In one of my multiple homes I have a room to store my shelves that hold my boxes that house my things. Those things are rarely, if ever, used. I have 3 sombreros. I know Mexicans who don't own 3 sombreros.

I am working to bring more to my life by having less. Less things, more money. Less things, more time. Less things, more happiness.

Solstice


It's my favourite time of the year. The shortest day of the year. Once again, every day for the next 6 months is going to be a little longer, a little brighter, than the day before. We made it.

Friday, December 16, 2016

Discomfort Can Lead To Growth


This blog has documented the changes I've gone through over the last 7 years or so. I've grown quite a bit as a person. My world view, how I perceive others, and how I perceive myself has changed drastically. Its been quite interesting to look back at who I was and where I've come from and compare that version of me to who I am now. I think the changes are good. Great even. What I've concluded is that comfort leads to stagnation and deterioration. The best comfort can lead to is the status quo. However, the negative end of the comfort spectrum ends with death of the soul, if not the body.

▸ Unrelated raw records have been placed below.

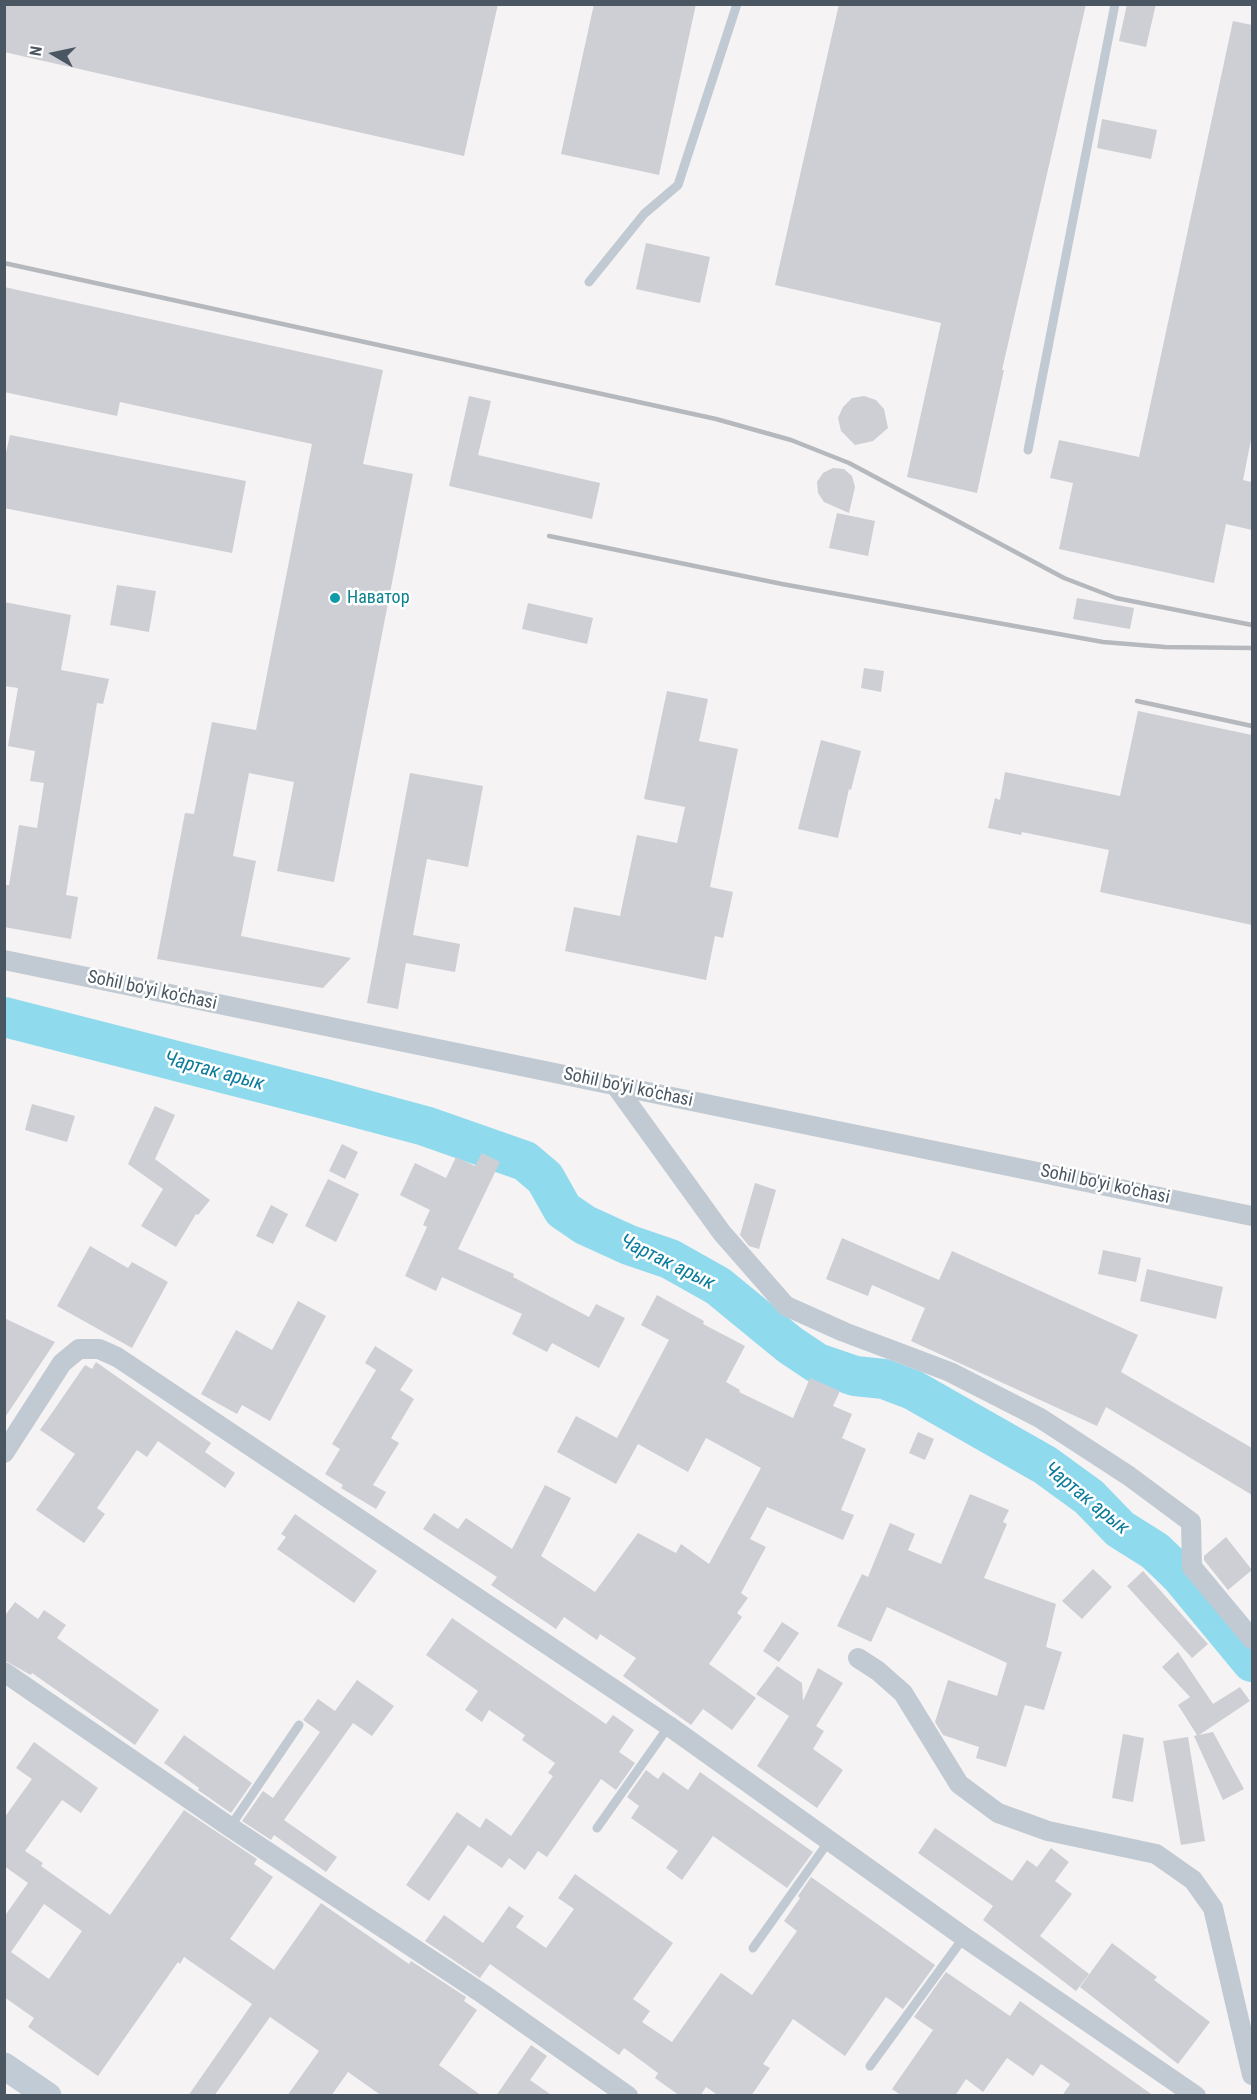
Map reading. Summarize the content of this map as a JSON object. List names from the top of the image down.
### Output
{
  "streets": {
    "street": ["Sohil bo'yi ko'chasi"]
  },
  "water": ["Чартак арык"],
  "places": ["Наватор"],
  "north": "left"
}
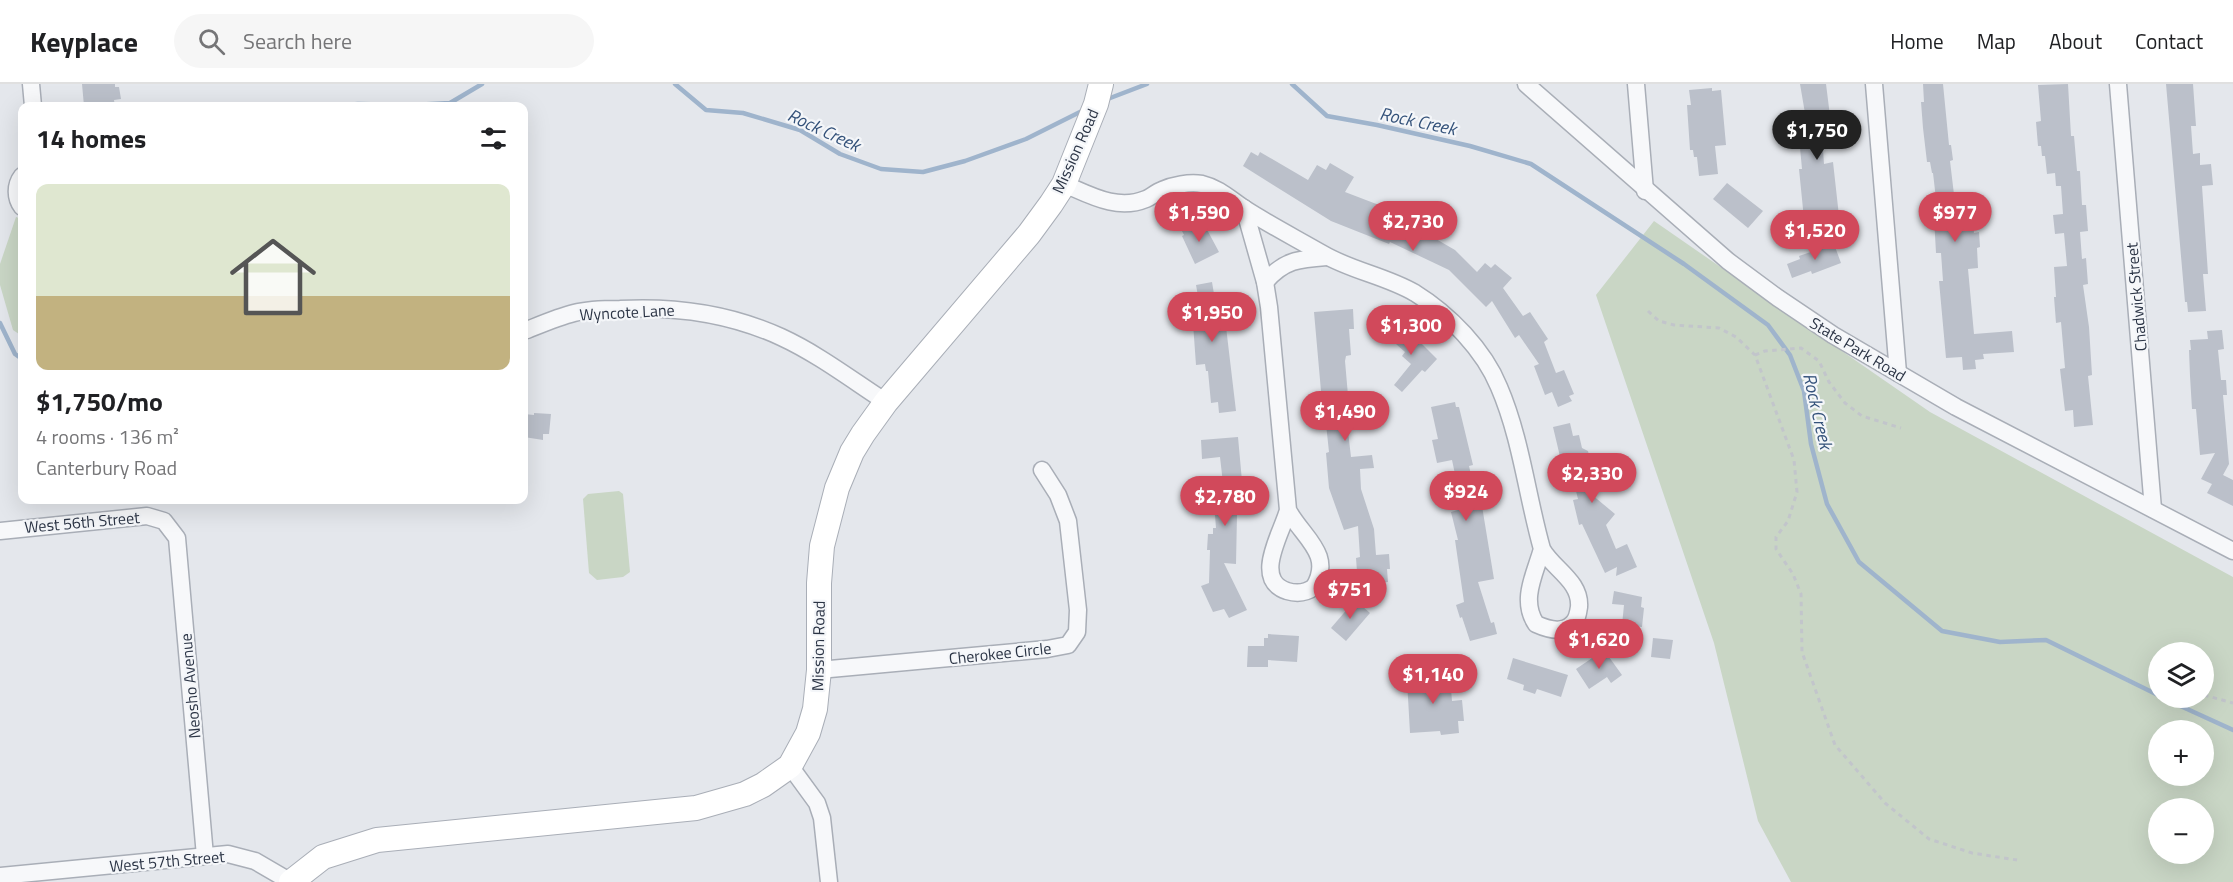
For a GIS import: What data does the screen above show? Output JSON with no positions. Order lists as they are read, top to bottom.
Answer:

Growth only comes through the discomfort of trials. When I first started this blog I was deeply dissatisfied with my personal development. I suffered from Social Anxiety, I was incredibly shy and I was/still am an introvert. These obstacles left with me with only 2 options. I could learn to accept this disabling fear and live with it. I could seek out a life of comfort, which would have meant essentially living as a hermit. No friends. No social activities. No interaction with the world outside the necessities of life. I could avoid my fears and live a comfortably pathetic life. Or I could do whatever it took to overcome these obstacles in my life. It was very uncomfortable confronting my fears and putting in the necessary effort to grow beyond my limitations at the time. However, now that I am on the other side I can say with certitude that any discomfort I felt at the time is more than compensated for by the place I am in now.

It frustrates me to see people limiting themselves, seeking out immediate relief from discomfort instead of allowing that discomfort to lead to growth. The guy who climbs a mountain doesn't give up and go home because it got cold out. He puts on another layer and keeps climbing. The band that releases a hit song likely had a lot of flops that preceded it. The lady that loses 100 pounds didn't retreat to the kitchen with a spoon and a bucket of ice cream. It took self control and many uncomfortable trips to the gym. These are all real people I know. They could have retreated to a warm home, a boring profession, or a bakery and found comfort but they didn't. They persevered through their discomfort and changed their circumstances.

There's always two options. Retreat or press on. One is much more comfortable. The other leads to victory. The choice is always yours.